(Data below begins)

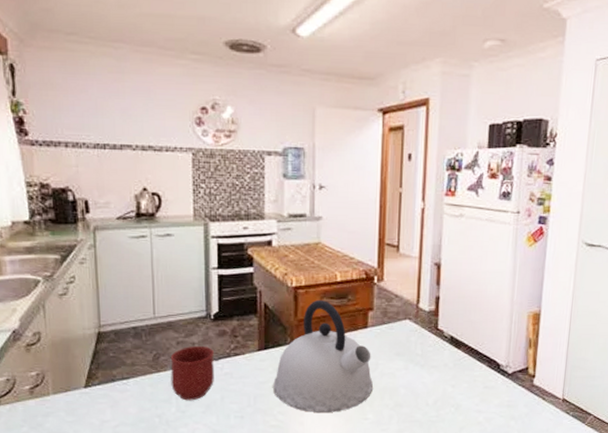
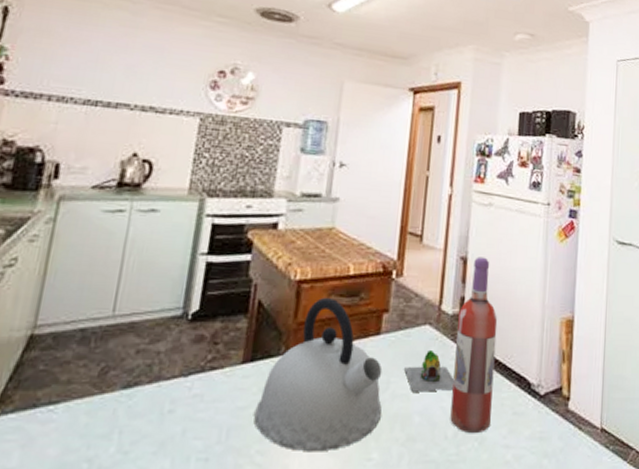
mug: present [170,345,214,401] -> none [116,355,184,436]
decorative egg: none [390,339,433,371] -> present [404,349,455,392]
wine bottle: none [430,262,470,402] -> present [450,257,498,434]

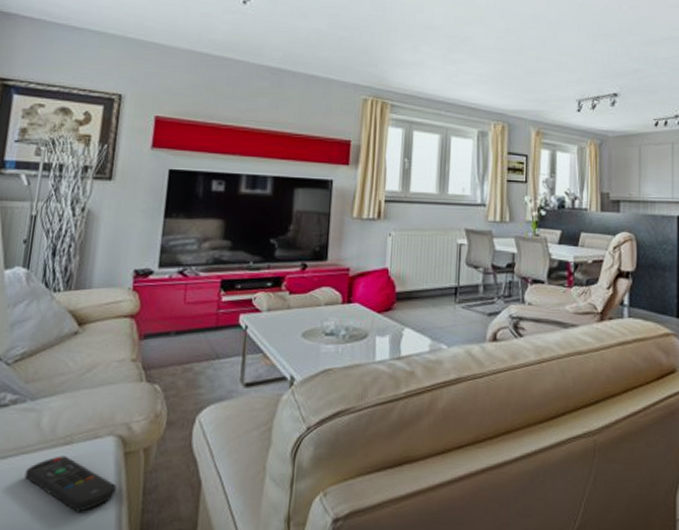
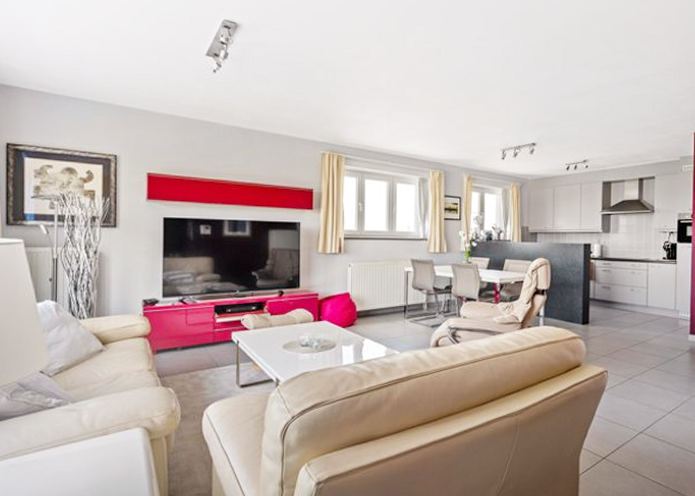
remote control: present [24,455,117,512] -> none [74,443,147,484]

(Data below ends)

◆ Task instructions ◆
The data above must be reproduced exactly, without any of its pictures.

◆ Solution to this exercise ◆
mug: present [170,345,214,401] -> none [116,355,184,436]
decorative egg: none [390,339,433,371] -> present [404,349,455,392]
wine bottle: none [430,262,470,402] -> present [450,257,498,434]

remote control: present [24,455,117,512] -> none [74,443,147,484]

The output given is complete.